TASK STATEMENT: Copy out, word for word, the stretch of the listing from the line containing "entre autre" through the line containing "Кардио без прыжков (День 3)", leaving out the pictures.

DATA SECTION:

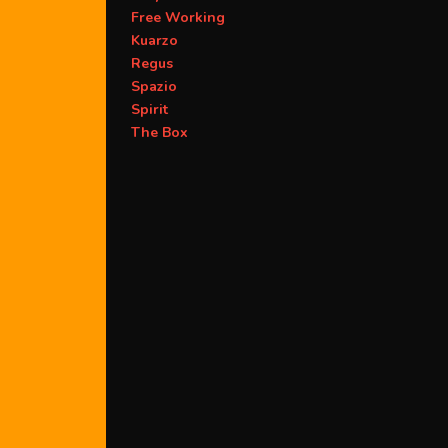
Free Working
Kuarzo
Regus
Spazio
Spirit
The Box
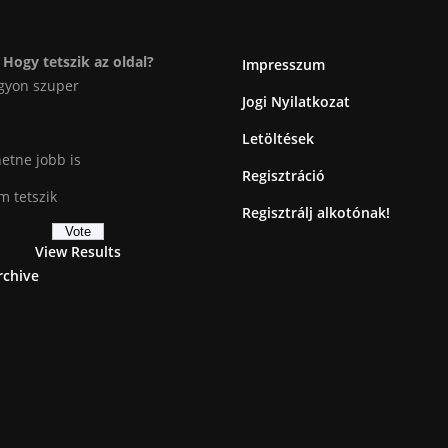
Hogy tetszik az oldal?
Impresszum
gyon szuper
Jogi Nyilatkozat
Letöltések
etne jobb is
Regisztráció
 tetszik
Regisztrálj alkotónak!
View Results
rchive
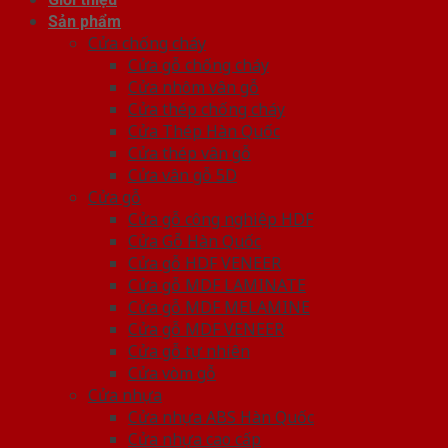
Sản phẩm
Cửa chống cháy
Cửa gỗ chống cháy
Cửa nhôm vân gỗ
Cửa thép chống cháy
Cửa Thép Hàn Quốc
Cửa thép vân gỗ
Cửa vân gỗ 5D
Cửa gỗ
Cửa gỗ công nghiệp HDF
Cửa Gỗ Hàn Quốc
Cửa gỗ HDF VENEER
Cửa gỗ MDF LAMINATE
Cửa gỗ MDF MELAMINE
Cửa gỗ MDF VENEER
Cửa gỗ tự nhiên
Cửa vòm gỗ
Cửa nhựa
Cửa nhựa ABS Hàn Quốc
Cửa nhựa cao cấp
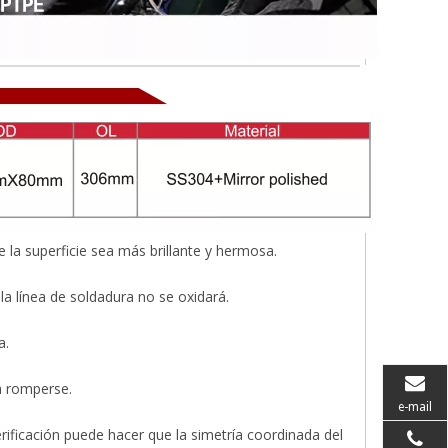
e la superficie sea más brillante y hermosa.
a línea de soldadura no se oxidará.
a.
n romperse.
e-mail
rificación puede hacer que la simetría coordinada del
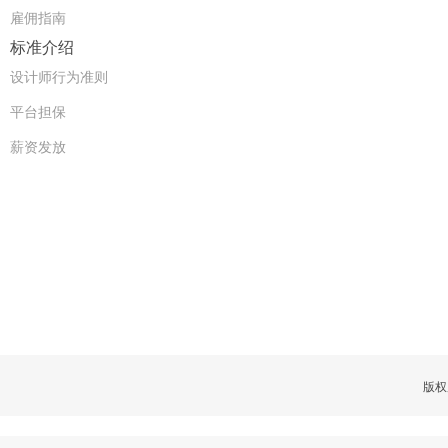
雇佣指南
标准介绍
设计师行为准则
平台担保
薪资发放
版权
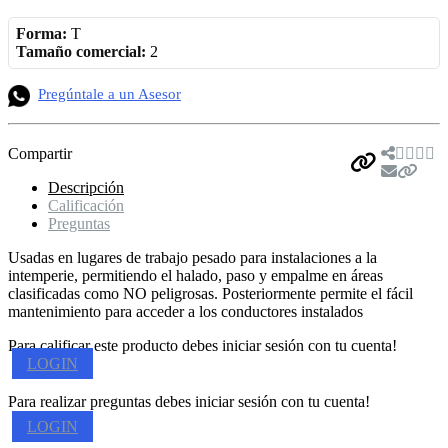
Forma:
T
Tamaño comercial:
2
Pregúntale a un Asesor
Compartir
Descripción
Calificación
Preguntas
Usadas en lugares de trabajo pesado para instalaciones a la
intemperie, permitiendo el halado, paso y empalme en áreas
clasificadas como NO peligrosas. Posteriormente permite el fácil
mantenimiento para acceder a los conductores instalados
Para calificar este producto debes iniciar sesión con tu cuenta!
LOGIN
Para realizar preguntas debes iniciar sesión con tu cuenta!
LOGIN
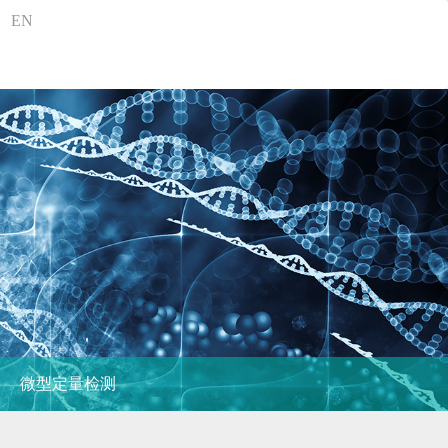
EN
微型定量检测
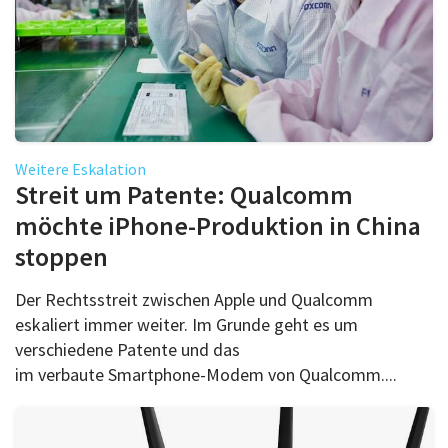
Weitere Eskalation
Streit um Patente: Qualcomm
möchte iPhone-Produktion in China
stoppen
Der Rechtsstreit zwischen Apple und Qualcomm
eskaliert immer weiter. Im Grunde geht es um
verschiedene Patente und das
im verbaute Smartphone-Modem von Qualcomm....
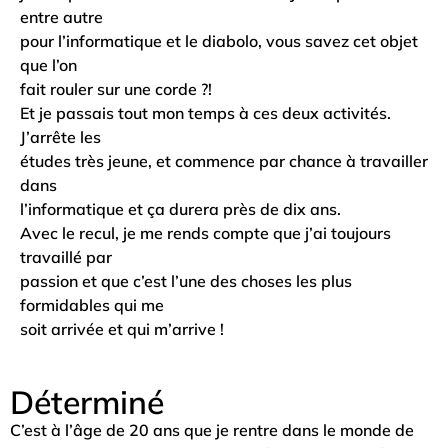
entre autre
pour l’informatique et le diabolo, vous savez cet objet
que l’on
fait rouler sur une corde ?!
Et je passais tout mon temps à ces deux activités.
J’arrête les
études très jeune, et commence par chance à travailler
dans
l’informatique et ça durera près de dix ans.
Avec le recul, je me rends compte que j’ai toujours
travaillé par
passion et que c’est l’une des choses les plus
formidables qui me
soit arrivée et qui m’arrive !
Déterminé
C’est à l’âge de 20 ans que je rentre dans le monde de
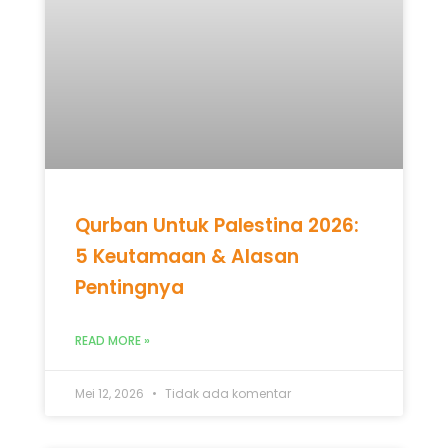
Qurban Untuk Palestina 2026:
5 Keutamaan & Alasan
Pentingnya
READ MORE »
Mei 12, 2026
Tidak ada komentar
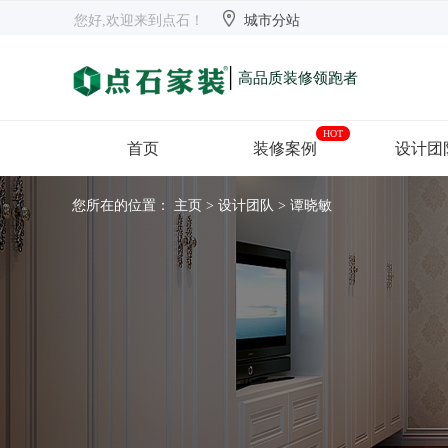


欢迎来到点石
长沙
【切换】
您好,欢迎来到点石！
城市分站
|
高品质装修领跑者
HOT
首页
装修案例
设计团
您所在的位置：
主页
>
设计团队
> 谭晓敏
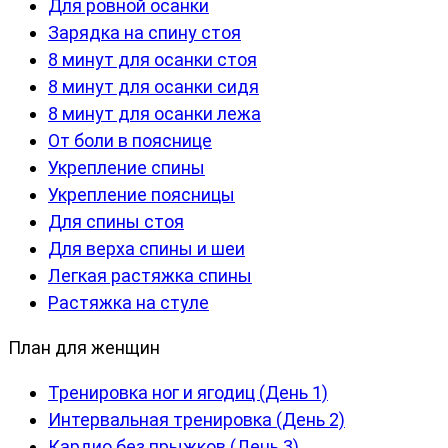
Для ровной осанки
Зарядка на спину стоя
8 минут для осанки стоя
8 минут для осанки сидя
8 минут для осанки лежа
От боли в пояснице
Укрепление спины
Укрепление поясницы
Для спины стоя
Для верха спины и шеи
Легкая растяжка спины
Растяжка на стуле
План для женщин
Тренировка ног и ягодиц (День 1)
Интервальная тренировка (День 2)
Кардио без прыжков (День 3)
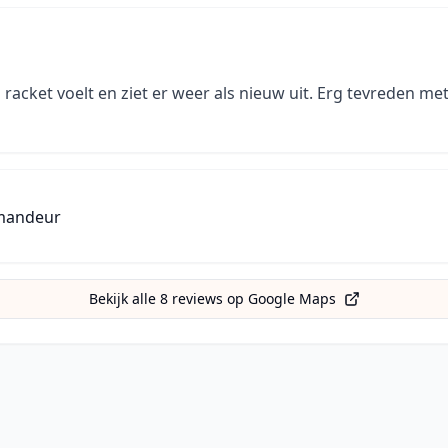
 racket voelt en ziet er weer als nieuw uit. Erg tevreden met
mandeur
Bekijk alle
8
reviews op Google Maps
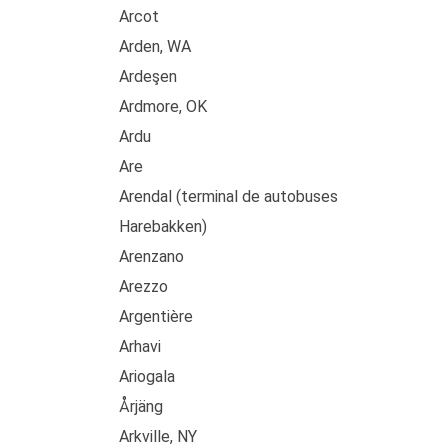
Arcot
Arden, WA
Ardeşen
Ardmore, OK
Ardu
Are
Arendal (terminal de autobuses
Harebakken)
Arenzano
Arezzo
Argentière
Arhavi
Ariogala
Årjäng
Arkville, NY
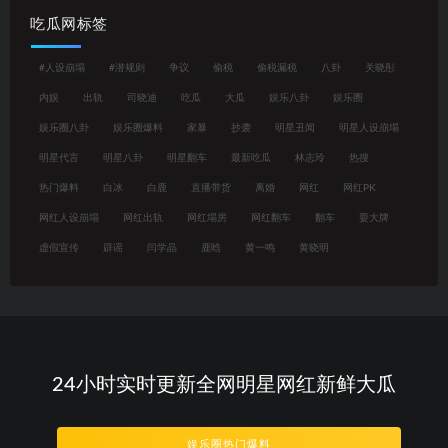
吃瓜网标签
#人设崩塌
#潜规则
争议
偷税
偷税漏税
八卦
关晓彤
内娱
出轨
司晓迪
吃瓜
大瓜
娱乐八卦
娱乐圈
娱乐圈八卦
娱乐圈爆料
家暴
抄袭
明星丑闻
明星人设崩塌
明星代言
明星八卦
明星翻车
最新吃瓜
林志玲
热搜
热门爆料
白冰
白鹿
直播带货
离婚
网红
网红PK
网红人设崩塌
网红出轨
网红塌房
网红翻车
翻车
耍大牌
虚假宣传
辟谣
闫学晶
鹿晗
黄一鸣
黄晓明
24小时实时更新全网明星网红新鲜大瓜
娱乐圈热门爆料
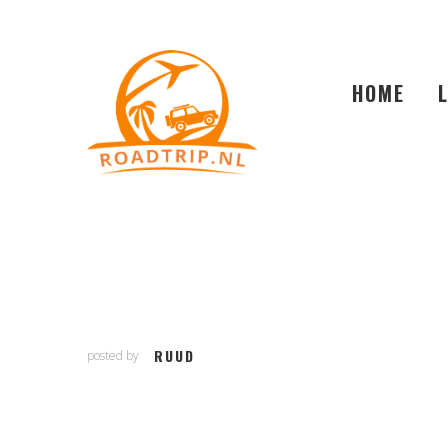
HOME
RUUD
posted by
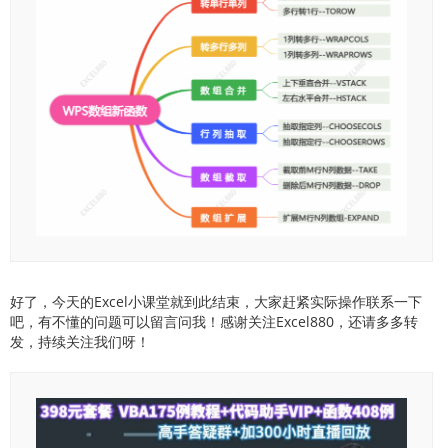
好了，今天的Excel小课堂就到此结束，大家赶紧实际操作联系一下
吧，有不懂的问题可以留言问我！感谢关注Excel880，还请多多转
发，持续关注我们呀！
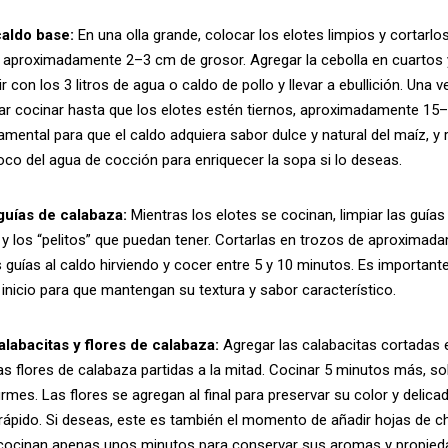
caldo base:
En una olla grande, colocar los elotes limpios y cortarlo
aproximadamente 2–3 cm de grosor. Agregar la cebolla en cuartos y
r con los 3 litros de agua o caldo de pollo y llevar a ebullición. Una v
jar cocinar hasta que los elotes estén tiernos, aproximadamente 15
mental para que el caldo adquiera sabor dulce y natural del maíz, y
oco del agua de cocción para enriquecer la sopa si lo deseas.
guías de calabaza:
Mientras los elotes se cocinan, limpiar las guías 
y los “pelitos” que puedan tener. Cortarlas en trozos de aproxima
s guías al caldo hirviendo y cocer entre 5 y 10 minutos. Es important
inicio para que mantengan su textura y sabor característico.
alabacitas y flores de calabaza:
Agregar las calabacitas cortadas 
as flores de calabaza partidas a la mitad. Cocinar 5 minutos más, s
irmes. Las flores se agregan al final para preservar su color y delica
ápido. Si deseas, este es también el momento de añadir hojas de ch
 cocinan apenas unos minutos para conservar sus aromas y propied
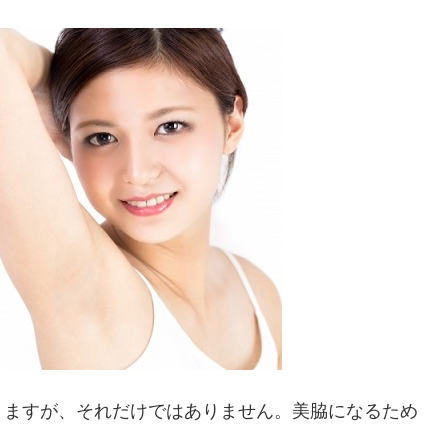
りますが、それだけではありません。美脇になるため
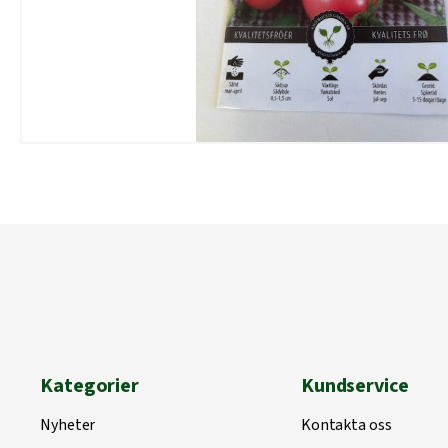
Kategorier
Kundservice
Nyheter
Kontakta oss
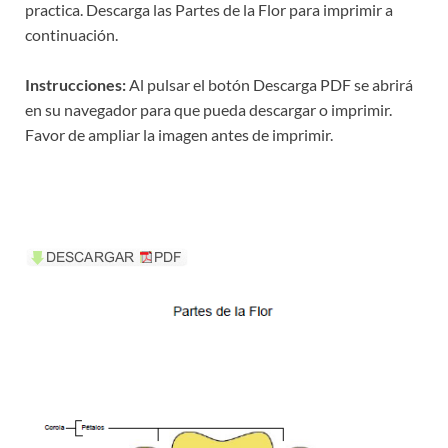
practica. Descarga las Partes de la Flor para imprimir a
continuación.
Instrucciones:
Al pulsar el botón Descarga PDF se abrirá
en su navegador para que pueda descargar o imprimir.
Favor de ampliar la imagen antes de imprimir.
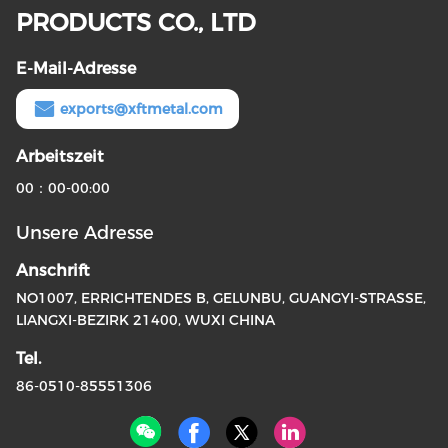
PRODUCTS CO., LTD
E-Mail-Adresse
exports@xftmetal.com
Arbeitszeit
00：00-00:00
Unsere Adresse
Anschrift
NO1007, ERRICHTENDES B, GELUNBU, GUANGYI-STRASSE,
LIANGXI-BEZIRK 21400, WUXI CHINA
Tel.
86-0510-85551306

ANSWER AREA:
entre autre
pour l’informatique et le diabolo, vous savez cet objet
que l’on
fait rouler sur une corde ?!
Et je passais tout mon temps à ces deux activités.
J’arrête les
études très jeune, et commence par chance à travailler
dans
l’informatique et ça durera près de dix ans.
Avec le recul, je me rends compte que j’ai toujours
travaillé par
passion et que c’est l’une des choses les plus
formidables qui me
soit arrivée et qui m’arrive !
Déterminé
C’est à l’âge de 20 ans que je rentre dans le monde de
Qurban Untuk Palestina 2026:
5 Keutamaan & Alasan
Pentingnya
READ MORE »
Mei 12, 2026
Tidak ada komentar


欢迎来到点石
长沙
【切换】
您好,欢迎来到点石！
城市分站
|
高品质装修领跑者
HOT
首页
装修案例
设计团
您所在的位置：
主页
>
设计团队
> 谭晓敏
Для ровной осанки
Зарядка на спину стоя
8 минут для осанки стоя
8 минут для осанки сидя
8 минут для осанки лежа
От боли в пояснице
Укрепление спины
Укрепление поясницы
Для спины стоя
Для верха спины и шеи
Легкая растяжка спины
Растяжка на стуле
План для женщин
Тренировка ног и ягодиц (День 1)
Интервальная тренировка (День 2)
Кардио без прыжков (День 3)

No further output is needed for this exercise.